• _Input data_
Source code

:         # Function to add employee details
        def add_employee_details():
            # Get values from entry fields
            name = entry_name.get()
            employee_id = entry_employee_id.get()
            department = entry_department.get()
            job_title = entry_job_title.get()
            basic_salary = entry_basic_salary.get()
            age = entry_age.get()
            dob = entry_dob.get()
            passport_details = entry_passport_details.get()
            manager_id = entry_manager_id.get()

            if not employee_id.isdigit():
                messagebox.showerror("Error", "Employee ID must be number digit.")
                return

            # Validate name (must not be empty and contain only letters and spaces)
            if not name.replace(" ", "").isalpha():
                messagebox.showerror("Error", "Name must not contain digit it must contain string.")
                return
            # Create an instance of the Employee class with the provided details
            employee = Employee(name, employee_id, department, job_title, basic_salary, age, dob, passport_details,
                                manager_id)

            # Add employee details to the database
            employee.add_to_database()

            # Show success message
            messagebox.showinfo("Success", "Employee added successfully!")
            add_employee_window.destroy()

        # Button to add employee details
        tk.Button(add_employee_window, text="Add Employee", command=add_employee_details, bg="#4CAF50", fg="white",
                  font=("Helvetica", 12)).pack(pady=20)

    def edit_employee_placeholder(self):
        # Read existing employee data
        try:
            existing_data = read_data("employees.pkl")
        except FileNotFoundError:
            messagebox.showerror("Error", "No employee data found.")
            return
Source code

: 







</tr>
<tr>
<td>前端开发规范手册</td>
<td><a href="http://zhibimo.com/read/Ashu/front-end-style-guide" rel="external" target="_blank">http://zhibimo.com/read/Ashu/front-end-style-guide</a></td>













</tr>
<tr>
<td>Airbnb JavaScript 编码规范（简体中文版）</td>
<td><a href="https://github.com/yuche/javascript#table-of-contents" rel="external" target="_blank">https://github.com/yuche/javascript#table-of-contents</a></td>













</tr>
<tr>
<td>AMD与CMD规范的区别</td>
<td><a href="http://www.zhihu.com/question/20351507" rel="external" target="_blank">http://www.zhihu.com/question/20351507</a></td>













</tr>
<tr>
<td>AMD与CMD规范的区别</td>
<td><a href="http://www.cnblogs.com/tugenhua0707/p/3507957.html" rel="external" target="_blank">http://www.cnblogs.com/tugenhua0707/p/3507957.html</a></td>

• _Written task_
Reproduce verbatim every line of the records from the line containing "# Show success message" through the last line of the records, inclusive.

• _Your solution_
            # Show success message
            messagebox.showinfo("Success", "Employee added successfully!")
            add_employee_window.destroy()

        # Button to add employee details
        tk.Button(add_employee_window, text="Add Employee", command=add_employee_details, bg="#4CAF50", fg="white",
                  font=("Helvetica", 12)).pack(pady=20)

    def edit_employee_placeholder(self):
        # Read existing employee data
        try:
            existing_data = read_data("employees.pkl")
        except FileNotFoundError:
            messagebox.showerror("Error", "No employee data found.")
            return
Source code

: 







</tr>
<tr>
<td>前端开发规范手册</td>
<td><a href="http://zhibimo.com/read/Ashu/front-end-style-guide" rel="external" target="_blank">http://zhibimo.com/read/Ashu/front-end-style-guide</a></td>













</tr>
<tr>
<td>Airbnb JavaScript 编码规范（简体中文版）</td>
<td><a href="https://github.com/yuche/javascript#table-of-contents" rel="external" target="_blank">https://github.com/yuche/javascript#table-of-contents</a></td>













</tr>
<tr>
<td>AMD与CMD规范的区别</td>
<td><a href="http://www.zhihu.com/question/20351507" rel="external" target="_blank">http://www.zhihu.com/question/20351507</a></td>













</tr>
<tr>
<td>AMD与CMD规范的区别</td>
<td><a href="http://www.cnblogs.com/tugenhua0707/p/3507957.html" rel="external" target="_blank">http://www.cnblogs.com/tugenhua0707/p/3507957.html</a></td>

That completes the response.